“Hay que dejar de robar por dos años”. Esa famosa frase de Luis Barrionuevo, burócrata gastronómico, es una pequeña muestra –algo irónica– de una idea muy común: que todos los problemas del país se resuelven con un poco de honestidad. Si el político no roba, Argentina sale adelante. Entonces necesitaríamos políticos que defiendan las instituciones, que sean honestos, que sean “serios”.
Los spots de campaña de De La Rúa, ¿se acuerda?, hacían mucho hincapié en esto: “Dicen que soy aburrido, será porque no tengo Ferraris” (lo decía por Menem, a quien le habían cerrado la ruta 2 para que se diera ese lujito). No hace falta explicar cómo terminó: pagando coimas al Senado para aprobar una ley de flexibilización, y asesinando cuarenta compañeros bajo un estado de sitio criminal.
Con Macri no es muy diferente: Mauricio jura ejercer con “lealtad y honestidad”, pero de inmediato se le encuentran sus cuentas off shore y premia el “blanqueo” de capitales, que no es otra cosa que reconocer la corrupción. Y del kirchnerismo ni hablemos. “Un país en serio” decía Néstor allá por el 2003. Y ahí tenemos a sus amigos capitalistas presos, los paraísos fiscales, las causas de CFK, Boudou y el caso Ciccone. En definitiva, “la mano en la lata” parece una normalidad.

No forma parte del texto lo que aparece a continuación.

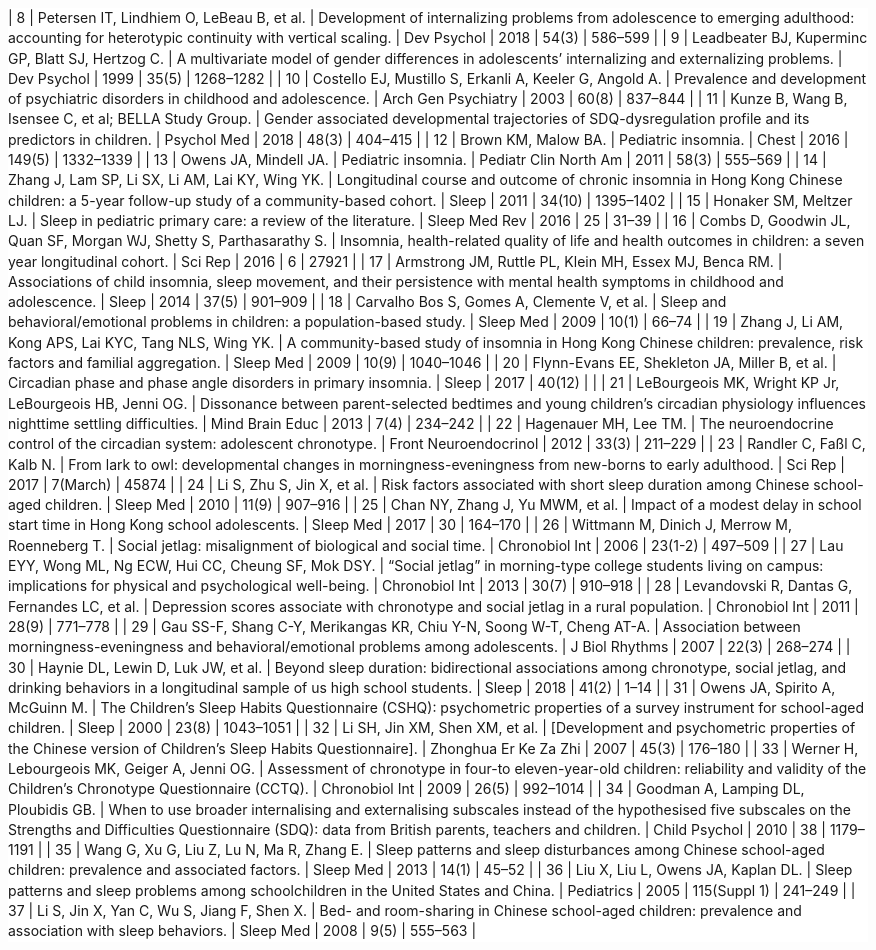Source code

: | 8 | Petersen IT, Lindhiem O, LeBeau B, et al. | Development of internalizing problems from adolescence to emerging adulthood: accounting for heterotypic continuity with vertical scaling. | Dev Psychol | 2018 | 54(3) | 586–599 |
| 9 | Leadbeater BJ, Kuperminc GP, Blatt SJ, Hertzog C. | A multivariate model of gender differences in adolescents’ internalizing and externalizing problems. | Dev Psychol | 1999 | 35(5) | 1268–1282 |
| 10 | Costello EJ, Mustillo S, Erkanli A, Keeler G, Angold A. | Prevalence and development of psychiatric disorders in childhood and adolescence. | Arch Gen Psychiatry | 2003 | 60(8) | 837–844 |
| 11 | Kunze B, Wang B, Isensee C, et al; BELLA Study Group. | Gender associated developmental trajectories of SDQ-dysregulation profile and its predictors in children. | Psychol Med | 2018 | 48(3) | 404–415 |
| 12 | Brown KM, Malow BA. | Pediatric insomnia. | Chest | 2016 | 149(5) | 1332–1339 |
| 13 | Owens JA, Mindell JA. | Pediatric insomnia. | Pediatr Clin North Am | 2011 | 58(3) | 555–569 |
| 14 | Zhang J, Lam SP, Li SX, Li AM, Lai KY, Wing YK. | Longitudinal course and outcome of chronic insomnia in Hong Kong Chinese children: a 5-year follow-up study of a community-based cohort. | Sleep | 2011 | 34(10) | 1395–1402 |
| 15 | Honaker SM, Meltzer LJ. | Sleep in pediatric primary care: a review of the literature. | Sleep Med Rev | 2016 | 25 | 31–39 |
| 16 | Combs D, Goodwin JL, Quan SF, Morgan WJ, Shetty S, Parthasarathy S. | Insomnia, health-related quality of life and health outcomes in children: a seven year longitudinal cohort. | Sci Rep | 2016 | 6 | 27921 |
| 17 | Armstrong JM, Ruttle PL, Klein MH, Essex MJ, Benca RM. | Associations of child insomnia, sleep movement, and their persistence with mental health symptoms in childhood and adolescence. | Sleep | 2014 | 37(5) | 901–909 |
| 18 | Carvalho Bos S, Gomes A, Clemente V, et al. | Sleep and behavioral/emotional problems in children: a population-based study. | Sleep Med | 2009 | 10(1) | 66–74 |
| 19 | Zhang J, Li AM, Kong APS, Lai KYC, Tang NLS, Wing YK. | A community-based study of insomnia in Hong Kong Chinese children: prevalence, risk factors and familial aggregation. | Sleep Med | 2009 | 10(9) | 1040–1046 |
| 20 | Flynn-Evans EE, Shekleton JA, Miller B, et al. | Circadian phase and phase angle disorders in primary insomnia. | Sleep | 2017 | 40(12) |  |
| 21 | LeBourgeois MK, Wright KP Jr, LeBourgeois HB, Jenni OG. | Dissonance between parent-selected bedtimes and young children’s circadian physiology influences nighttime settling difficulties. | Mind Brain Educ | 2013 | 7(4) | 234–242 |
| 22 | Hagenauer MH, Lee TM. | The neuroendocrine control of the circadian system: adolescent chronotype. | Front Neuroendocrinol | 2012 | 33(3) | 211–229 |
| 23 | Randler C, Faßl C, Kalb N. | From lark to owl: developmental changes in morningness-eveningness from new-borns to early adulthood. | Sci Rep | 2017 | 7(March) | 45874 |
| 24 | Li S, Zhu S, Jin X, et al. | Risk factors associated with short sleep duration among Chinese school-aged children. | Sleep Med | 2010 | 11(9) | 907–916 |
| 25 | Chan NY, Zhang J, Yu MWM, et al. | Impact of a modest delay in school start time in Hong Kong school adolescents. | Sleep Med | 2017 | 30 | 164–170 |
| 26 | Wittmann M, Dinich J, Merrow M, Roenneberg T. | Social jetlag: misalignment of biological and social time. | Chronobiol Int | 2006 | 23(1-2) | 497–509 |
| 27 | Lau EYY, Wong ML, Ng ECW, Hui CC, Cheung SF, Mok DSY. | “Social jetlag” in morning-type college students living on campus: implications for physical and psychological well-being. | Chronobiol Int | 2013 | 30(7) | 910–918 |
| 28 | Levandovski R, Dantas G, Fernandes LC, et al. | Depression scores associate with chronotype and social jetlag in a rural population. | Chronobiol Int | 2011 | 28(9) | 771–778 |
| 29 | Gau SS-F, Shang C-Y, Merikangas KR, Chiu Y-N, Soong W-T, Cheng AT-A. | Association between morningness-eveningness and behavioral/emotional problems among adolescents. | J Biol Rhythms | 2007 | 22(3) | 268–274 |
| 30 | Haynie DL, Lewin D, Luk JW, et al. | Beyond sleep duration: bidirectional associations among chronotype, social jetlag, and drinking behaviors in a longitudinal sample of us high school students. | Sleep | 2018 | 41(2) | 1–14 |
| 31 | Owens JA, Spirito A, McGuinn M. | The Children’s Sleep Habits Questionnaire (CSHQ): psychometric properties of a survey instrument for school-aged children. | Sleep | 2000 | 23(8) | 1043–1051 |
| 32 | Li SH, Jin XM, Shen XM, et al. | [Development and psychometric properties of the Chinese version of Children’s Sleep Habits Questionnaire]. | Zhonghua Er Ke Za Zhi | 2007 | 45(3) | 176–180 |
| 33 | Werner H, Lebourgeois MK, Geiger A, Jenni OG. | Assessment of chronotype in four-to eleven-year-old children: reliability and validity of the Children’s Chronotype Questionnaire (CCTQ). | Chronobiol Int | 2009 | 26(5) | 992–1014 |
| 34 | Goodman A, Lamping DL, Ploubidis GB. | When to use broader internalising and externalising subscales instead of the hypothesised five subscales on the Strengths and Difficulties Questionnaire (SDQ): data from British parents, teachers and children. | Child Psychol | 2010 | 38 | 1179–1191 |
| 35 | Wang G, Xu G, Liu Z, Lu N, Ma R, Zhang E. | Sleep patterns and sleep disturbances among Chinese school-aged children: prevalence and associated factors. | Sleep Med | 2013 | 14(1) | 45–52 |
| 36 | Liu X, Liu L, Owens JA, Kaplan DL. | Sleep patterns and sleep problems among schoolchildren in the United States and China. | Pediatrics | 2005 | 115(Suppl 1) | 241–249 |
| 37 | Li S, Jin X, Yan C, Wu S, Jiang F, Shen X. | Bed- and room-sharing in Chinese school-aged children: prevalence and association with sleep behaviors. | Sleep Med | 2008 | 9(5) | 555–563 |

Y para demostrar que el problema no es solo nacional, podemos trasladarnos al vecino país carioca y observar cómo Dilma, Cunha y Temer están enchastrados de corrupción, coimas y negociados. Ni que hablar de los grandes escándalos internacionales: el “watergate” en EEUU, o los de Berlusconi en Italia.
Por eso, el problema es más profundo: bajo estas relaciones capitalistas, difícilmente un gobierno pueda ser titulado como “honesto”. La corrupción es un problema estructural del capitalismo en general. Es la forma que tiene cada burguesía de imponer sus intereses. En el capitalismo, los Estados proclaman ser agentes neutros que representan y defienden a todos. No pueden admitir que está al servicio de la acumulación de unos pocos capitalistas. Por eso, el poder se digita de otro modo, por canales informales. Por eso también, los negocios capitalistas tienen su costado “oscuro” e ilegal. Los políticos y empresarios no pueden proclamar a los cuatro vientos lo que hacen, porque de la boca para afuera, el Estado no les pertenece en tanto clase social.
Pero el asunto se agrava en los países más chicos. En casos como el argentino, con un capitalismo chico y poco competitivo, la corrupción es también una forma que adopta la acumulación de capital. En un contexto así, los negociados son compensaciones a las que apela la burguesía argentina para tener una tasa de ganancia superior a la que les reconoce el juego del mercado. A burguesía chica, negocios chicos, corrupción alta. Y con cada gobierno, el juego continúa. Pueden cambiar los nombres propios, puede cambiar la “voluntad” de terminar con el asunto (seamos ingenuos por un momento), pero la lógica va a seguir vigente.
Ya dimos varios ejemplos al respecto. Pero podríamos agregar la cantidad de negociados que se hicieron mediante la corrupción y la sociedad con el gobierno de turno: privatizaciones de telefónicas, YPF, los sobreprecios de las empresas constructoras y un sinfín de etcéteras. Todas coimas con las que se consiguen contratos, con las que se ingresan al negocio del Estado. Ni hablar de aquellos que directamente construyeron su fortuna burguesa desde el robo liso y llano de la caja del Estado. Los De Vido de este país se multiplican de a montones.
¿Cómo terminar entonces con este círculo vicioso? Es evidente que el problema no es la falta de honestidad. El problema son estas relaciones sociales. Una salida por izquierda debe denunciar la corrupción como parte de un problema más general: el capitalismo. Para terminar con la corrupción, hay que empezar por expropiar a este grupo de parásitos explotadores y chorros. Encima que nos explotan y nos someten a su dictadura de clase, tienen el tupé de robar de la caja del Estado a la que aportamos nosotros. Está claro que no tienen nada para ofrecer.